When Klein first discovered the site, in 2001, "It was really unattractive. There was no design, just text. I remember I wasn't particularly impressed." Now, having spent thousands of hours helping to build and refine it—and not just the English site; he also posts in German and in the Uto-Aztecan language of Nahuatl—Klein is convinced that it's one of the great projects of world history: "a completely free, public collection of modern knowledge about society." That's one reason language-specific Wikipedia content will be bundled into each One Laptop per Child computer shipped to the developing world.
It shouldn't be too staggering to see how big this has become. "We're now a people who dedicate most of our time to our online personas," says Diana Boston (username: OneWomanArmy923), 38, a non-governmental-organization worker who's originally from Whitman, and who's written on feminism, Émile Zola, abortion, responsible drug use and ducks. "I'm not surprised that an online encyclopedia of knowledge, where anyone can give their two cents, is a big hit."

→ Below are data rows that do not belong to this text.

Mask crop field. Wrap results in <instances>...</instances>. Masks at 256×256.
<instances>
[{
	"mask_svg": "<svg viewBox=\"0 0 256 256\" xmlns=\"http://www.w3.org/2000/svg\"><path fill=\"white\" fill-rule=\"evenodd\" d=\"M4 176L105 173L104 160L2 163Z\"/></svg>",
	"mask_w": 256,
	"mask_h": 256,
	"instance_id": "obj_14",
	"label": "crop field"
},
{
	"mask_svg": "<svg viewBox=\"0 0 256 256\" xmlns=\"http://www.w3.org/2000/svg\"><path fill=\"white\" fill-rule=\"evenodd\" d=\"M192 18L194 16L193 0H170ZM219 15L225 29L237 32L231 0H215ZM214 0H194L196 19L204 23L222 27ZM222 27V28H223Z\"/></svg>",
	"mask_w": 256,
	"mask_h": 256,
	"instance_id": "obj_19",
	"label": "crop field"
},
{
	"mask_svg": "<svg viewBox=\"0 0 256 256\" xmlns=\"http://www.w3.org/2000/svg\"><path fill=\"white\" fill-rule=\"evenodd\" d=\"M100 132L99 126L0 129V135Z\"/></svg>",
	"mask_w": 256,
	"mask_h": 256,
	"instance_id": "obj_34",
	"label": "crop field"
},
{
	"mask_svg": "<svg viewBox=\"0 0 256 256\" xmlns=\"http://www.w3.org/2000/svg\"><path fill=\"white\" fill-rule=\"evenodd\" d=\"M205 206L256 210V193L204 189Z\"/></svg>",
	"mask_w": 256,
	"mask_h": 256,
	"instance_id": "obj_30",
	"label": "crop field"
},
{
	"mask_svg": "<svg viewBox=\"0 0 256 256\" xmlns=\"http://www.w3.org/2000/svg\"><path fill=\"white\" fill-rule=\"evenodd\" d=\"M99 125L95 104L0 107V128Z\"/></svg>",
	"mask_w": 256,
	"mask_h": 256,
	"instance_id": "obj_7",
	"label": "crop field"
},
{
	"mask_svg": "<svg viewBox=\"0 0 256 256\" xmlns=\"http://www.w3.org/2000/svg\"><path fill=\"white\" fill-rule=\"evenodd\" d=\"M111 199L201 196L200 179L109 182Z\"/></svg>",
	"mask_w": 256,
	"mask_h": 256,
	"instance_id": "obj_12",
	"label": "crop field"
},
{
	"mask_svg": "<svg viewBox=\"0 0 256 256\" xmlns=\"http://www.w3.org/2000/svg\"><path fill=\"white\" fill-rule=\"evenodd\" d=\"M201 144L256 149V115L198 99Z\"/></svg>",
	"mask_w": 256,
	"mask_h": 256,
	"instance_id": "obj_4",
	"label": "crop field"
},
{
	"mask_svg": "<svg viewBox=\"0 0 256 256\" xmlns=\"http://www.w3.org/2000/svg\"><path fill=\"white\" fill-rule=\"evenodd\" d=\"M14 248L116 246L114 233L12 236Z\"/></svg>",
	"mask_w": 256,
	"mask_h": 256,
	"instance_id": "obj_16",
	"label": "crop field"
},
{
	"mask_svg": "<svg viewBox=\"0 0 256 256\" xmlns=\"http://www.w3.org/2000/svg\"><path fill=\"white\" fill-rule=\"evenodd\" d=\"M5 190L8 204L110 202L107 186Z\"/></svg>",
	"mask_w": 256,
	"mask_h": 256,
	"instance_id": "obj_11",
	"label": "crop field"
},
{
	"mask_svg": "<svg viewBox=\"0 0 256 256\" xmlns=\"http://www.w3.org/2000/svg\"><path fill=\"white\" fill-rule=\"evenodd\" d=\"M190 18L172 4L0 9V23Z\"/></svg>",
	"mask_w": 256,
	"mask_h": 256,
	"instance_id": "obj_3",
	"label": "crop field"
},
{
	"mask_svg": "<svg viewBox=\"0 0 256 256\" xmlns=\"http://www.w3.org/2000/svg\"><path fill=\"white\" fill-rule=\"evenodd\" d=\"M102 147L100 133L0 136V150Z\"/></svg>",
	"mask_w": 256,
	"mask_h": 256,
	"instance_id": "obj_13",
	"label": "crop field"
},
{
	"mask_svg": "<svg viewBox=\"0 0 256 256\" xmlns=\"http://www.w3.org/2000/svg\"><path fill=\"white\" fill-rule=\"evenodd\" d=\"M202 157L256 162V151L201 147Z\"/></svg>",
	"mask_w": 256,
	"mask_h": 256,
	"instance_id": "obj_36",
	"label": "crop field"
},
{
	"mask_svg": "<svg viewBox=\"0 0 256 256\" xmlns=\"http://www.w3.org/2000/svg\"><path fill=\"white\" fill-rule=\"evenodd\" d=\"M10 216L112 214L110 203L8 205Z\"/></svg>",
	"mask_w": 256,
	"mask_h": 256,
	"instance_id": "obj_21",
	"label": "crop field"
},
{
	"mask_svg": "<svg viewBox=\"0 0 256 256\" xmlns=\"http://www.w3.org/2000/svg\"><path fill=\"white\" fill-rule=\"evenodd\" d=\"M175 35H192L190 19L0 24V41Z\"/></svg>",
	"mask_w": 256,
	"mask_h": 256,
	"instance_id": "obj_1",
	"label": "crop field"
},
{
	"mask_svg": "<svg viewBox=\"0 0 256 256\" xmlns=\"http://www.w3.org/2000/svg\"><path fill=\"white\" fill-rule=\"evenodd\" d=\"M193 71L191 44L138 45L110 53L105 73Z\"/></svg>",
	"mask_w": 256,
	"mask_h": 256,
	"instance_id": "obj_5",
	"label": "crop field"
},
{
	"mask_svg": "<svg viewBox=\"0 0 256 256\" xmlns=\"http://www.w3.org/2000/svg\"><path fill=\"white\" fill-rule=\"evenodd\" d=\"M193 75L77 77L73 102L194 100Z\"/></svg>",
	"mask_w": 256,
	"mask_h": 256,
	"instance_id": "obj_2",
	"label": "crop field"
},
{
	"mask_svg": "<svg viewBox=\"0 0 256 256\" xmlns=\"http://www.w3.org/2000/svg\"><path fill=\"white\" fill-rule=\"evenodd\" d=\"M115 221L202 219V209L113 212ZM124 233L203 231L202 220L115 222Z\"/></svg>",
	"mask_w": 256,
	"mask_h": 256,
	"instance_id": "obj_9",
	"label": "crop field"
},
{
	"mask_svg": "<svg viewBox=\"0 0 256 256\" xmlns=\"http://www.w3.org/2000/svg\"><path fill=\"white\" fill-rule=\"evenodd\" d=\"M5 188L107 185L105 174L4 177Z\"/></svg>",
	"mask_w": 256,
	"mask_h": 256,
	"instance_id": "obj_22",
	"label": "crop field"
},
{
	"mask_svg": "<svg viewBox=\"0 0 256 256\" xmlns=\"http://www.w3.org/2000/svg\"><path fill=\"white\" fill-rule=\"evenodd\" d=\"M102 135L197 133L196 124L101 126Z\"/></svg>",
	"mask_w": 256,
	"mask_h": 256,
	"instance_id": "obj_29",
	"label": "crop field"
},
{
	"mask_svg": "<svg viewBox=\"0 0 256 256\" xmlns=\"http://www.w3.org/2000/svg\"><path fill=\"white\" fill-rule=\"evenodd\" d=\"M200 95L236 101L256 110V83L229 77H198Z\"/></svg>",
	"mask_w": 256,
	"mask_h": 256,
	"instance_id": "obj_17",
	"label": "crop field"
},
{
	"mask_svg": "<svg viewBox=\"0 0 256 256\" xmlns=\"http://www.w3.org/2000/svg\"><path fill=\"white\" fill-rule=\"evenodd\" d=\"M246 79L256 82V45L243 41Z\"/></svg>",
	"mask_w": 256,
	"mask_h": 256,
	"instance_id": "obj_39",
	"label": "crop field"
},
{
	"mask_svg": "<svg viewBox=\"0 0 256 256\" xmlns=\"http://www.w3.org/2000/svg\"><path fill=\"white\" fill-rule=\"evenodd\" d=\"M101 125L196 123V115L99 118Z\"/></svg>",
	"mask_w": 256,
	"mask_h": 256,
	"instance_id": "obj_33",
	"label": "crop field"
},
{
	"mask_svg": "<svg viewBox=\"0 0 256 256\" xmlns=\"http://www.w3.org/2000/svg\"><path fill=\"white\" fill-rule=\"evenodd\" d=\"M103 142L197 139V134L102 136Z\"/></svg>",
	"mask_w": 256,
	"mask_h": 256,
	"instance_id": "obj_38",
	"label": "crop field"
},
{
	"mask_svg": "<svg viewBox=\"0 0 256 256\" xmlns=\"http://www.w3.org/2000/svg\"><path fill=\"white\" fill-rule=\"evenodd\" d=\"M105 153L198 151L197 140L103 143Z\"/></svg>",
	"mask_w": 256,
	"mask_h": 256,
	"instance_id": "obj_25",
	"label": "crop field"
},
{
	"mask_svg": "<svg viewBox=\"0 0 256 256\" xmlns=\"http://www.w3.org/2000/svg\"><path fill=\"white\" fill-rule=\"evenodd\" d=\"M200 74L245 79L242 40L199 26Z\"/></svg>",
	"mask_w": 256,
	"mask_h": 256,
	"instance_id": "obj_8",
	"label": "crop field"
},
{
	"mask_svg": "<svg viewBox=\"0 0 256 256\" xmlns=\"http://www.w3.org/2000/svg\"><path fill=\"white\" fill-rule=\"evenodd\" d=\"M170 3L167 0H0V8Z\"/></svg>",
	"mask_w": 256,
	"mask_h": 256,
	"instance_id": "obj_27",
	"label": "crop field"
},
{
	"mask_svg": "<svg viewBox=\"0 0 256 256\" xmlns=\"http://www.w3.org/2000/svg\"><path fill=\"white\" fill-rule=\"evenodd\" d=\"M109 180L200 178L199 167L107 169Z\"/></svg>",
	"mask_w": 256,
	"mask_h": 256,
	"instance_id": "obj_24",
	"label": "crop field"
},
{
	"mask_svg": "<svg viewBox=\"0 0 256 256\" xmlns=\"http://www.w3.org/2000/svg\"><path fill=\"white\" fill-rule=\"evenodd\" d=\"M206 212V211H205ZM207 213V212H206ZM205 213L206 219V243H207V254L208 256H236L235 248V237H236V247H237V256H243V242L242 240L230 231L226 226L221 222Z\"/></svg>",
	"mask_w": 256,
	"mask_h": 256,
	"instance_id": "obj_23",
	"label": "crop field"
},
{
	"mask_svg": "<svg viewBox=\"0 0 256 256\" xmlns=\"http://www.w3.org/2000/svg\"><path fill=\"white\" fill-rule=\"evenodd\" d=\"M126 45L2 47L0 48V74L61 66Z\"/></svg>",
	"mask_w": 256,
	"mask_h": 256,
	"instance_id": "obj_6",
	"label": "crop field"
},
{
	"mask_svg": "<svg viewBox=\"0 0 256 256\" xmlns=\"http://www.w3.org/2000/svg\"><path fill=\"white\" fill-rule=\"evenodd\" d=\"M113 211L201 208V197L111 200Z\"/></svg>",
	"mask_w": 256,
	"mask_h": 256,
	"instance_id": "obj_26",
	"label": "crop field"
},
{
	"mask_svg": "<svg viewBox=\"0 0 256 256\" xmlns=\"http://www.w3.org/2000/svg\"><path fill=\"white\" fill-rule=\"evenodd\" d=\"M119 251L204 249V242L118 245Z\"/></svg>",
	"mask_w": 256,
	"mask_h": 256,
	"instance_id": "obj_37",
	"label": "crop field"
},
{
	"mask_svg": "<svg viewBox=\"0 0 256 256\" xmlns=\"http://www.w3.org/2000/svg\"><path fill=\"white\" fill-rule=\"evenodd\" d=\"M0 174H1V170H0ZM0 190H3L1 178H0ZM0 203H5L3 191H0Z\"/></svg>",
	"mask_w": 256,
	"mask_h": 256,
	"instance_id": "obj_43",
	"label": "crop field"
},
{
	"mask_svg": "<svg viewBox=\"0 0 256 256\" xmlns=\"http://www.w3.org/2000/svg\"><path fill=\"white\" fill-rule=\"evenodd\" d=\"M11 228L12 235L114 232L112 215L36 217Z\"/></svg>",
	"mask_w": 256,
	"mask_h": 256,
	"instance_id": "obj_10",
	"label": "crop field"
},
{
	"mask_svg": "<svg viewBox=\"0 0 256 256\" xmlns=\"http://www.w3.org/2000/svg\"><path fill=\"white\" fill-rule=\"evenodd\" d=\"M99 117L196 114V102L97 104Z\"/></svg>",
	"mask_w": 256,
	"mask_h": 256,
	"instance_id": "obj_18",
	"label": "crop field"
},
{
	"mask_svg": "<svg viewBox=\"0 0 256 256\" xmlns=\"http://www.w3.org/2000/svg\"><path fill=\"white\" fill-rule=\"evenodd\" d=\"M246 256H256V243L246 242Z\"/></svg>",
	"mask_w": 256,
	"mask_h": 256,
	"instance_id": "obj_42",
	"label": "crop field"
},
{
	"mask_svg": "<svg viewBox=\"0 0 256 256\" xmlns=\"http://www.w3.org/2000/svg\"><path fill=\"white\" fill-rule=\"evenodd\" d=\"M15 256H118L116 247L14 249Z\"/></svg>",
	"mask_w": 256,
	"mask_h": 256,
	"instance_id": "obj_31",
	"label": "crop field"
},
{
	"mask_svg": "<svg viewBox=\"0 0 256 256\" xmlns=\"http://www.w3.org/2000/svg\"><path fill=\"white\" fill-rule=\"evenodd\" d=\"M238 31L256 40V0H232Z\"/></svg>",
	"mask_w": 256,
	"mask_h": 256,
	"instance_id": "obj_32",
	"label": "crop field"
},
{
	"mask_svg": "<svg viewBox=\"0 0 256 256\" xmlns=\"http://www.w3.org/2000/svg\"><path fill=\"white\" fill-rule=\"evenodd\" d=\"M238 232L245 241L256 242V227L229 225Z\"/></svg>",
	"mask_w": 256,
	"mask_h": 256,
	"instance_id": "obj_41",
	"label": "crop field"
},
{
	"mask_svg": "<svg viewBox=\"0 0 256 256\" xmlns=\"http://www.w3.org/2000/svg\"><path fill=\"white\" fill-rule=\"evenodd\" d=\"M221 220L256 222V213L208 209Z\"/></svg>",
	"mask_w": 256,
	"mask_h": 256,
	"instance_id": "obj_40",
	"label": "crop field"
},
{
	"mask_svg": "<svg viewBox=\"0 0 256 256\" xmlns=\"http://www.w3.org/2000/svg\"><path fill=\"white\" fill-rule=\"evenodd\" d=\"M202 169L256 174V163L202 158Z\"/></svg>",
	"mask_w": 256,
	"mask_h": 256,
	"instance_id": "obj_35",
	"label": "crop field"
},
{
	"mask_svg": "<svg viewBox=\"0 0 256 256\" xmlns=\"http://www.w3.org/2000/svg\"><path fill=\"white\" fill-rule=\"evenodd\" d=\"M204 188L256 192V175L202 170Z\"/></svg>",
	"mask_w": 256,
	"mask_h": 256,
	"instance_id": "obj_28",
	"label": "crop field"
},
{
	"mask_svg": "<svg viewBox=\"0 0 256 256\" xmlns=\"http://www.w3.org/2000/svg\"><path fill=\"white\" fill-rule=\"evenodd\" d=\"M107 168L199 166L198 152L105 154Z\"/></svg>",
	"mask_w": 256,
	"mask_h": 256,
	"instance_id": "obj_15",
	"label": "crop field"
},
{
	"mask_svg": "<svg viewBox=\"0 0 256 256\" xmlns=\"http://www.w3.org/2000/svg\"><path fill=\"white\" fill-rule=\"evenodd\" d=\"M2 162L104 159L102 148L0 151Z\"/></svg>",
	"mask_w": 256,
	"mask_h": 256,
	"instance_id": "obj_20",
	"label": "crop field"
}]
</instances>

Glazkov sees another factor fueling its ineluctable growth: a desire for a sort of immortality. "Wikipedia is a good way to leave a trace of your life. It's a great thing, to share your knowledge with other people."
"History has shown that, when there's a need for something that benefits society, there's no way that anyone can stop its progression," says Blackburn. "One of the most powerful things in our world is knowledge—whether it's a train timetable or the specific flora and fauna in your neighborhood. Everyone has a need for information. And most people have a desire to explore. That's what Wikipedia's there for."